Say how many lines in the records contain the string "ivObject". Nothing but the number should be given.

※ ※ ※

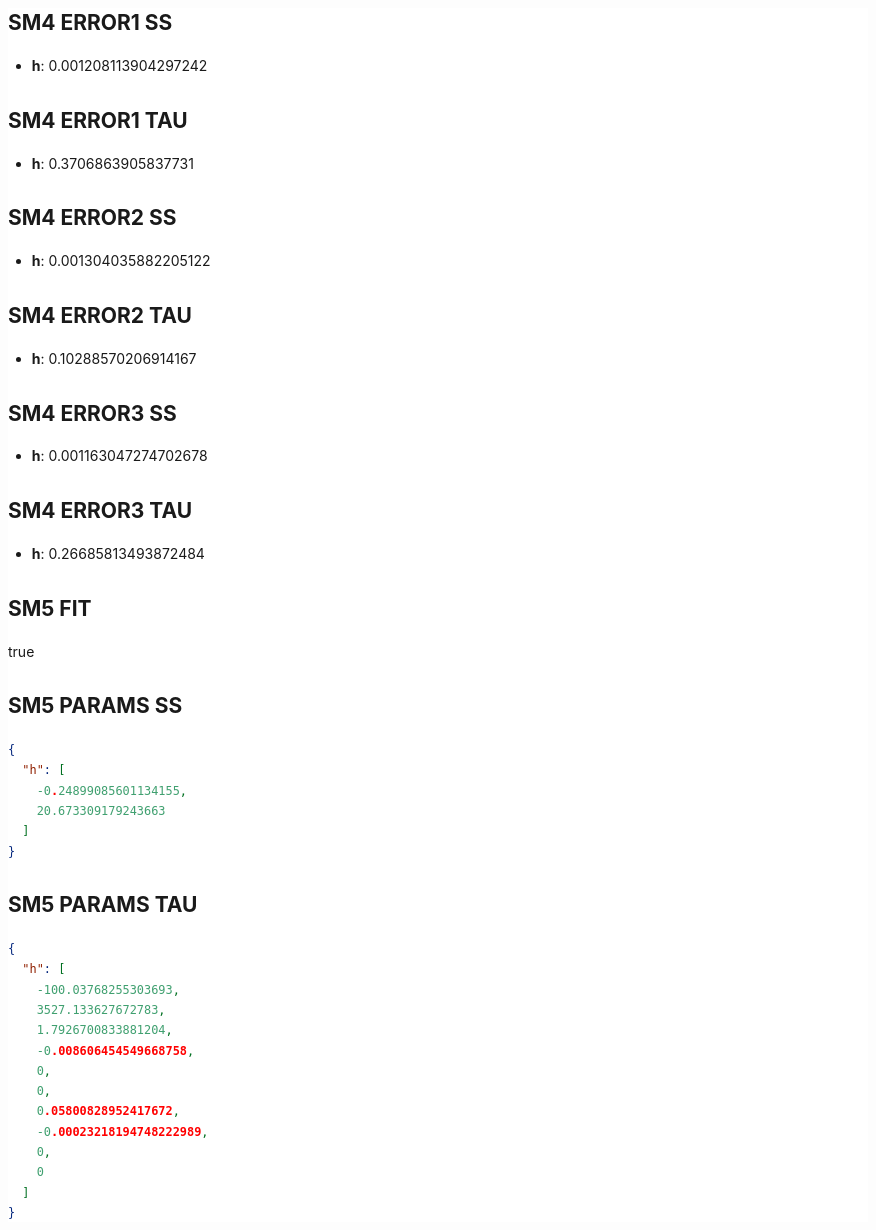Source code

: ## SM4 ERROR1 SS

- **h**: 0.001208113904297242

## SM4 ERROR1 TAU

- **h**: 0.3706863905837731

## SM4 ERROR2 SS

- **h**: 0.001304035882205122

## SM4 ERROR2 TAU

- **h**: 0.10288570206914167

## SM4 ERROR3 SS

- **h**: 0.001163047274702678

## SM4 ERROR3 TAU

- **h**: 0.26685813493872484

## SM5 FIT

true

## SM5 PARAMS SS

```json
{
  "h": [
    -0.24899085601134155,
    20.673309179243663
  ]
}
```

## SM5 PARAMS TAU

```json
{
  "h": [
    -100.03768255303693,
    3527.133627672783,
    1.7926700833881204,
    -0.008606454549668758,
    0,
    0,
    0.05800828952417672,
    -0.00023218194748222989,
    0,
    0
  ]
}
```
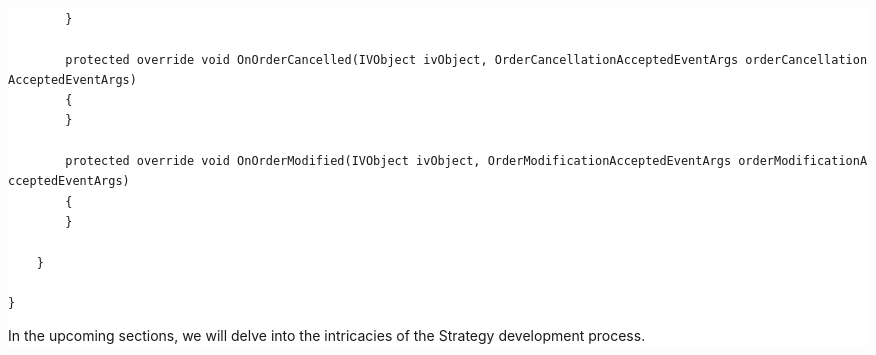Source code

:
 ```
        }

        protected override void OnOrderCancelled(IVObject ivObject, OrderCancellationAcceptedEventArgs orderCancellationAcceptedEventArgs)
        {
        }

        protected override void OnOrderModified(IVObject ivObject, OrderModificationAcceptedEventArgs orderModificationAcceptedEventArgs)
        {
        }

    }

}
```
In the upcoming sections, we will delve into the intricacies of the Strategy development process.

※ ※ ※

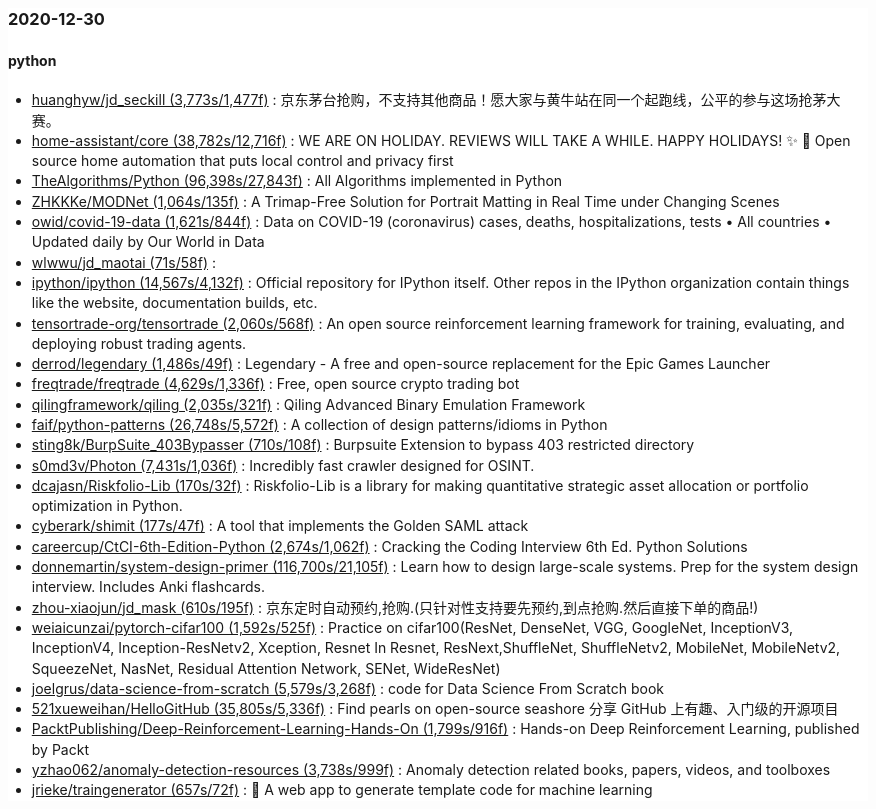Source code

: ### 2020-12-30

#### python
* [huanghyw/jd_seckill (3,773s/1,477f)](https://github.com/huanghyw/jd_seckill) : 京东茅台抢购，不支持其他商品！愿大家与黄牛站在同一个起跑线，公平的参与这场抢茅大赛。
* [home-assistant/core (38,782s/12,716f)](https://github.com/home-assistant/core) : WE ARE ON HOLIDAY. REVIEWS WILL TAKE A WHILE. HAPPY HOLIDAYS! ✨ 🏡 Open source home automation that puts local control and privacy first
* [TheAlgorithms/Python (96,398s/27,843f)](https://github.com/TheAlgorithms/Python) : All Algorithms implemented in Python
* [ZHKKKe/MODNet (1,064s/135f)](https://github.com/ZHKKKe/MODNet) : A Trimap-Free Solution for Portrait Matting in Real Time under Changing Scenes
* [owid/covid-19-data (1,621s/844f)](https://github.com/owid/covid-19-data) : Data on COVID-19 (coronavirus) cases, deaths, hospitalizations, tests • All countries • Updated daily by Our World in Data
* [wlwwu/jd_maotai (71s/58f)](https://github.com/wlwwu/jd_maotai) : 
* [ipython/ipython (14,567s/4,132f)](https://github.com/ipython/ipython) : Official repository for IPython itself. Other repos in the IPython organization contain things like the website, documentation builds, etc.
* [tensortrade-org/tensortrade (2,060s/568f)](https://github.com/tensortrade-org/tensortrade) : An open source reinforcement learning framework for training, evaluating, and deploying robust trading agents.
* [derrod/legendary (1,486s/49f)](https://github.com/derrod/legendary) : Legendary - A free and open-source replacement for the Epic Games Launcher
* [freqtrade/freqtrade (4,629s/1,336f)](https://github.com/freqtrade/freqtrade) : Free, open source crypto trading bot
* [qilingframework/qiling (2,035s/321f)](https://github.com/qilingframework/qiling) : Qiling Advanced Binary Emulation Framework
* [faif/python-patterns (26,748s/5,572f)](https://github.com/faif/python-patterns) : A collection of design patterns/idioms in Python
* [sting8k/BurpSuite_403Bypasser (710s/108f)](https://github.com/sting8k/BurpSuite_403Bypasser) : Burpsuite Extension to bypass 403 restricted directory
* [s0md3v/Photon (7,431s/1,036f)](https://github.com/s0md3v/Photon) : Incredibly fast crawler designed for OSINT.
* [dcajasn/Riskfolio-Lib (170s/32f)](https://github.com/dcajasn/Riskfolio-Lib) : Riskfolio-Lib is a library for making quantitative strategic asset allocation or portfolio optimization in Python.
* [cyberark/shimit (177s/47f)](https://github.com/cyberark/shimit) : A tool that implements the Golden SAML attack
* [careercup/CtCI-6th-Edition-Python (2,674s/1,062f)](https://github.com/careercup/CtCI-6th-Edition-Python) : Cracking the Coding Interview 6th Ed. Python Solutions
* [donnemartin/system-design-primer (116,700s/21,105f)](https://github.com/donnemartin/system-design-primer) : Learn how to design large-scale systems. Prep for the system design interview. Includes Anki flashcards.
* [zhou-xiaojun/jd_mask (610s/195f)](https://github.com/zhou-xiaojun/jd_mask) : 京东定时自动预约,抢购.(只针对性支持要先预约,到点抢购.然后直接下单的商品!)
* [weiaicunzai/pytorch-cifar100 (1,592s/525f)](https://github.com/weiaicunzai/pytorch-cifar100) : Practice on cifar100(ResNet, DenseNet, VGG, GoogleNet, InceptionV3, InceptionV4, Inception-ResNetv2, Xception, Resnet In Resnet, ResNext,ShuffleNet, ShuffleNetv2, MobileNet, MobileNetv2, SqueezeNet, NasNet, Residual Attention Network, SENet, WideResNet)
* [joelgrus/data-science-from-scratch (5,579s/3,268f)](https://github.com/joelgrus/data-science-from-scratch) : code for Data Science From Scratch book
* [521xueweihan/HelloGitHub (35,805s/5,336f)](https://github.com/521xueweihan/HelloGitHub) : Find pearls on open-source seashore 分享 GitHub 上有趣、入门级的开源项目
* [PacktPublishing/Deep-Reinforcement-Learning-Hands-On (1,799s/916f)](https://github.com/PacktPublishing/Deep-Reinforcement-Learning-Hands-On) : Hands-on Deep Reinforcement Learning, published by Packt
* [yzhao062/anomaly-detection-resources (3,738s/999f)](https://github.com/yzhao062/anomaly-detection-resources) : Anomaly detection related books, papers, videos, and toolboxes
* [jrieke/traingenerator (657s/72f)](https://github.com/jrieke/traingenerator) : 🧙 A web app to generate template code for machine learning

※ ※ ※

**Your solution**: 2